In 1869 or 1870 Wakely opened a photographic supply store in Kansas City,  publishing a catalog of the materials he offered for sale. He ran this business until 1877 when he sold out to Fred Mullett. During this time, Wakely also wrote articles for professional photograph journals.  

In the summer of 1877 Wakely relocated to Los Angeles, running a livery stable.  He returned to Colorado in 1879, working in Leadville, and the following year he was back in the photo business with Edward N. Clements as Wakely & Clements.  

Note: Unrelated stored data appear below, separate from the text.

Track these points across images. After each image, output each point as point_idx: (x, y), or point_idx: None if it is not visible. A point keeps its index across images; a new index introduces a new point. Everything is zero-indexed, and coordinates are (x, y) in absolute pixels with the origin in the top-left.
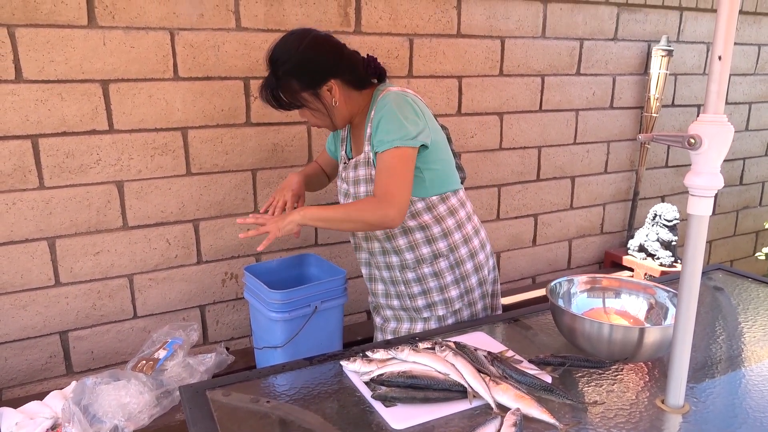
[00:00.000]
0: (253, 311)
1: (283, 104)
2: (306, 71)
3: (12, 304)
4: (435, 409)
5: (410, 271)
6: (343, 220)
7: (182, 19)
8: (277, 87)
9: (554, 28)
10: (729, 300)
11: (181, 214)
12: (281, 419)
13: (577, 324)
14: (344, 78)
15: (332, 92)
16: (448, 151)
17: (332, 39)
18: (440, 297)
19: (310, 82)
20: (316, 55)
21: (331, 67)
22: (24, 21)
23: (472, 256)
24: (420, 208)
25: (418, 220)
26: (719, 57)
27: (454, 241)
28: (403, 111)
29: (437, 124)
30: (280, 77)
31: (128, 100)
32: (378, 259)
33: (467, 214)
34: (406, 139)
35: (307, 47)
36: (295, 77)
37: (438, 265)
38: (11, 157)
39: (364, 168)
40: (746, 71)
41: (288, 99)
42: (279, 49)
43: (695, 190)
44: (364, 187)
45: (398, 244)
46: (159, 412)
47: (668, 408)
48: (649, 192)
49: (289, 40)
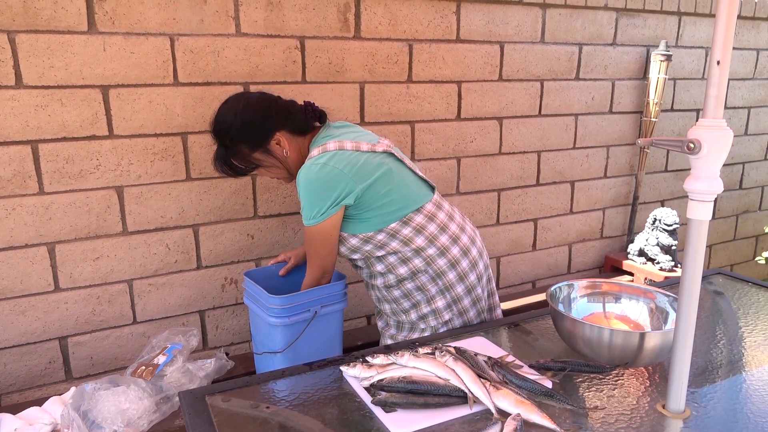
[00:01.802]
0: (252, 316)
1: (238, 170)
2: (250, 132)
3: (11, 310)
4: (435, 415)
5: (395, 289)
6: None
7: (182, 24)
8: (228, 156)
9: (553, 34)
10: (729, 304)
11: (180, 219)
12: (281, 425)
13: (578, 329)
14: (287, 128)
15: (281, 144)
16: (396, 179)
17: (266, 95)
18: (429, 308)
19: (258, 140)
20: (254, 114)
21: (272, 120)
22: (24, 27)
23: (452, 265)
24: (382, 239)
25: (386, 249)
26: (718, 62)
27: (429, 256)
28: (315, 188)
29: (378, 159)
30: (228, 146)
31: (128, 106)
32: (367, 280)
33: (439, 226)
34: (319, 215)
35: (243, 110)
36: (242, 141)
37: (419, 280)
38: (11, 162)
39: None
40: (745, 76)
41: (242, 164)
42: (218, 120)
43: (695, 194)
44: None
45: (376, 270)
46: (158, 418)
47: (669, 413)
48: (648, 196)
49: (224, 109)
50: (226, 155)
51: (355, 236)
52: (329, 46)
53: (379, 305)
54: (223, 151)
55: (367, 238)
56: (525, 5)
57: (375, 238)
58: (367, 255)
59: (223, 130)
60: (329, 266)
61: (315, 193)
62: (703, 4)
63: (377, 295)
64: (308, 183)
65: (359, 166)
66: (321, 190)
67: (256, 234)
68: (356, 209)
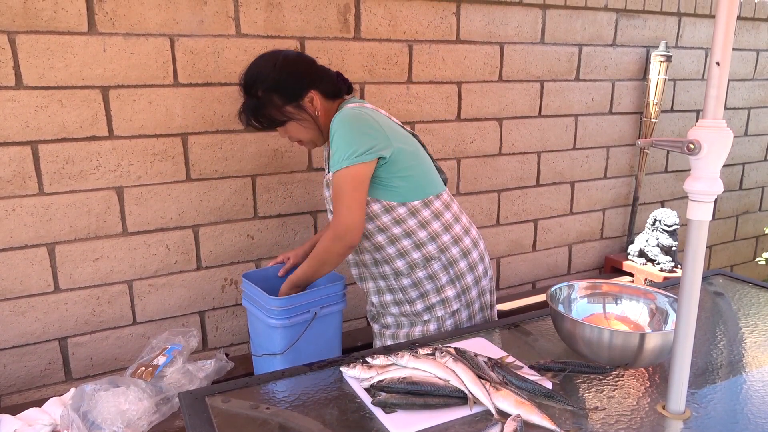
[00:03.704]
0: (251, 318)
1: (266, 123)
2: (286, 85)
3: (11, 311)
4: (435, 416)
5: (405, 278)
6: (319, 267)
7: (182, 25)
8: (259, 107)
9: (553, 34)
10: (729, 305)
11: (180, 220)
12: (281, 425)
13: (578, 329)
14: (321, 88)
15: (313, 103)
16: (421, 157)
17: (303, 54)
18: (438, 298)
19: (292, 94)
20: (293, 68)
21: (308, 77)
22: (24, 28)
23: (464, 255)
24: (403, 213)
25: (403, 227)
26: (717, 63)
27: (443, 243)
28: (354, 127)
29: (405, 132)
30: (261, 96)
31: (128, 107)
32: (371, 270)
33: (454, 216)
34: (351, 157)
35: (283, 63)
36: (277, 92)
37: (431, 267)
38: (11, 163)
39: (327, 189)
40: (745, 76)
41: (273, 115)
42: (253, 71)
43: (695, 195)
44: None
45: (388, 254)
46: (158, 419)
47: (669, 414)
48: (648, 197)
49: (261, 61)
50: (258, 106)
51: (378, 202)
52: (329, 46)
53: (378, 297)
54: (254, 102)
55: (389, 208)
56: (525, 6)
57: (396, 210)
58: (382, 229)
59: (257, 81)
60: (353, 223)
61: (352, 133)
62: (702, 5)
63: (380, 286)
64: (345, 123)
65: (392, 128)
66: (358, 131)
67: (256, 235)
68: (386, 171)
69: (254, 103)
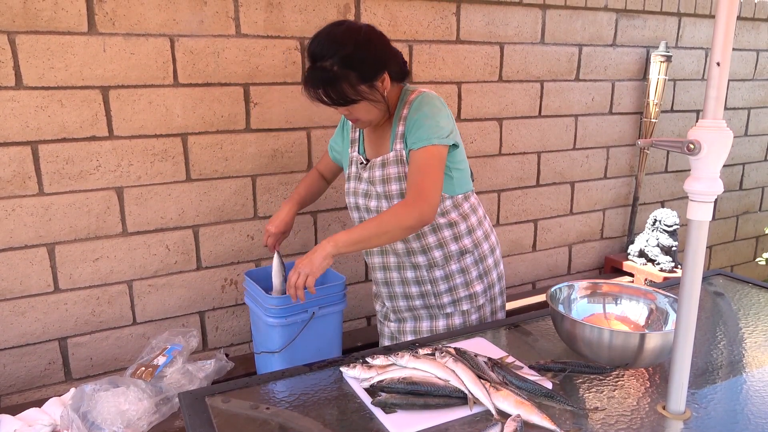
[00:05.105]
0: (253, 316)
1: (336, 99)
2: (366, 64)
3: (11, 311)
4: (435, 416)
5: (438, 269)
6: (379, 234)
7: (182, 25)
8: (333, 80)
9: (553, 34)
10: (729, 305)
11: (180, 220)
12: (281, 426)
13: (578, 330)
14: (391, 69)
15: (384, 84)
16: (464, 154)
17: (379, 31)
18: (466, 293)
19: (369, 74)
20: (373, 47)
21: (385, 58)
22: (24, 28)
23: (492, 251)
24: (449, 205)
25: (447, 218)
26: (717, 63)
27: (477, 237)
28: (440, 109)
29: None
30: (336, 71)
31: (128, 107)
32: (402, 259)
33: (483, 212)
34: (440, 137)
35: (364, 41)
36: (354, 70)
37: (464, 261)
38: (11, 163)
39: (395, 166)
40: (745, 77)
41: (346, 92)
42: (329, 43)
43: (695, 195)
44: (397, 185)
45: (428, 242)
46: (158, 419)
47: (669, 414)
48: (648, 197)
49: (339, 35)
50: (331, 79)
51: None
52: None
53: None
54: (326, 75)
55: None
56: (525, 6)
57: (445, 201)
58: None
59: (335, 54)
60: (435, 200)
61: (440, 114)
62: (702, 5)
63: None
64: (432, 103)
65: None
66: (443, 114)
67: (256, 235)
68: (449, 160)
69: (327, 76)
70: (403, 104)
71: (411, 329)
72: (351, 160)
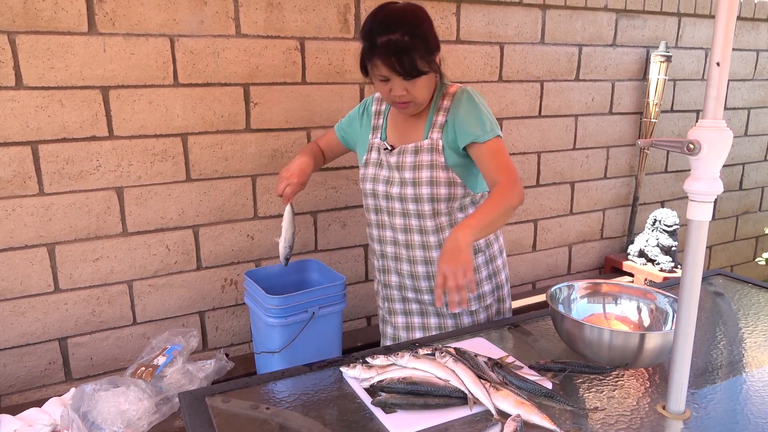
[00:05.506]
0: (253, 316)
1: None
2: (429, 37)
3: (11, 311)
4: (435, 416)
5: None
6: (499, 217)
7: (182, 25)
8: (409, 50)
9: (553, 34)
10: (729, 305)
11: (180, 220)
12: (281, 426)
13: (578, 330)
14: None
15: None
16: None
17: None
18: (476, 292)
19: (432, 47)
20: (431, 23)
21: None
22: (24, 28)
23: (501, 252)
24: (467, 202)
25: (465, 213)
26: (717, 63)
27: (489, 238)
28: (486, 106)
29: None
30: (408, 41)
31: (128, 107)
32: (416, 253)
33: None
34: (498, 130)
35: (425, 16)
36: (423, 42)
37: (477, 260)
38: (11, 163)
39: (428, 154)
40: (745, 77)
41: (418, 63)
42: (396, 16)
43: (695, 195)
44: (428, 172)
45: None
46: (158, 419)
47: (669, 414)
48: (648, 197)
49: (400, 9)
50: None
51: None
52: (329, 47)
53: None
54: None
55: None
56: (525, 6)
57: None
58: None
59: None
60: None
61: (489, 110)
62: (702, 5)
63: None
64: (481, 98)
65: None
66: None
67: (256, 235)
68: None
69: (400, 46)
70: (441, 95)
71: (419, 324)
72: (371, 146)
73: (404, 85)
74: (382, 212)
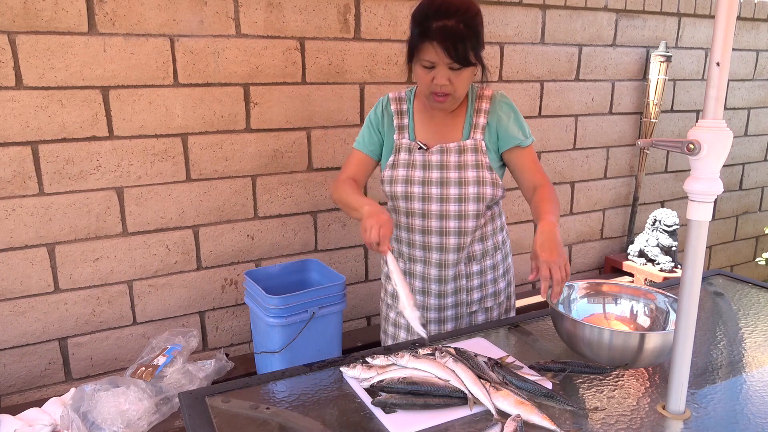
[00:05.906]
0: (253, 316)
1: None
2: (480, 31)
3: (11, 311)
4: (435, 416)
5: (476, 263)
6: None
7: (182, 25)
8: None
9: (553, 35)
10: (729, 305)
11: (180, 220)
12: (281, 426)
13: (578, 330)
14: None
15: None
16: None
17: None
18: (493, 289)
19: (482, 41)
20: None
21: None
22: (24, 28)
23: (510, 251)
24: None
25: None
26: (717, 63)
27: (504, 236)
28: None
29: None
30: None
31: (128, 107)
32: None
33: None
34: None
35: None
36: (475, 33)
37: (495, 257)
38: (11, 163)
39: (473, 154)
40: (745, 77)
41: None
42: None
43: (695, 195)
44: (474, 172)
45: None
46: (158, 419)
47: (669, 414)
48: (648, 197)
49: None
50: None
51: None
52: (329, 47)
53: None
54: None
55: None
56: (525, 6)
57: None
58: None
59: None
60: None
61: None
62: (702, 5)
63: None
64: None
65: None
66: None
67: (256, 235)
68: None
69: (456, 32)
70: (476, 97)
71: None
72: (398, 146)
73: (449, 75)
74: (414, 215)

By 1884, Wakely was on the move again, this time to Dallas, Texas.  He was employed by Alfred Freeman, a photographer and dealer in pianos and organs.  Working as a traveling salesman based out of Waco, Texas, Wakely sold pianos and organs in 1888 and 1889.  By 1890, he had again opened a photography studio, this time in McKinney, Texas, while also still selling pianos.  In 1894 he joined forces with photographer William F. Cobb, operating as Wakely & Cobb until March 1897.  In November 1898, Wakely started a new gallery in McKinney in the Dr. Metz building.  He worked there until 1901 when he accepted a job for a Dallas music company as a traveling salesman.  For the next several years, Wakely’s  photography took him to various towns in Texas and Oklahoma, before retiring in Dallas.  

In April 1922, Wakely was hit by a car or train.  He died from his injuries on April 22, 1922.  Wakely was survived by his second wife, Etta R. Lawrence.  He is buried at Grove Hill Memorial Park, Dallas.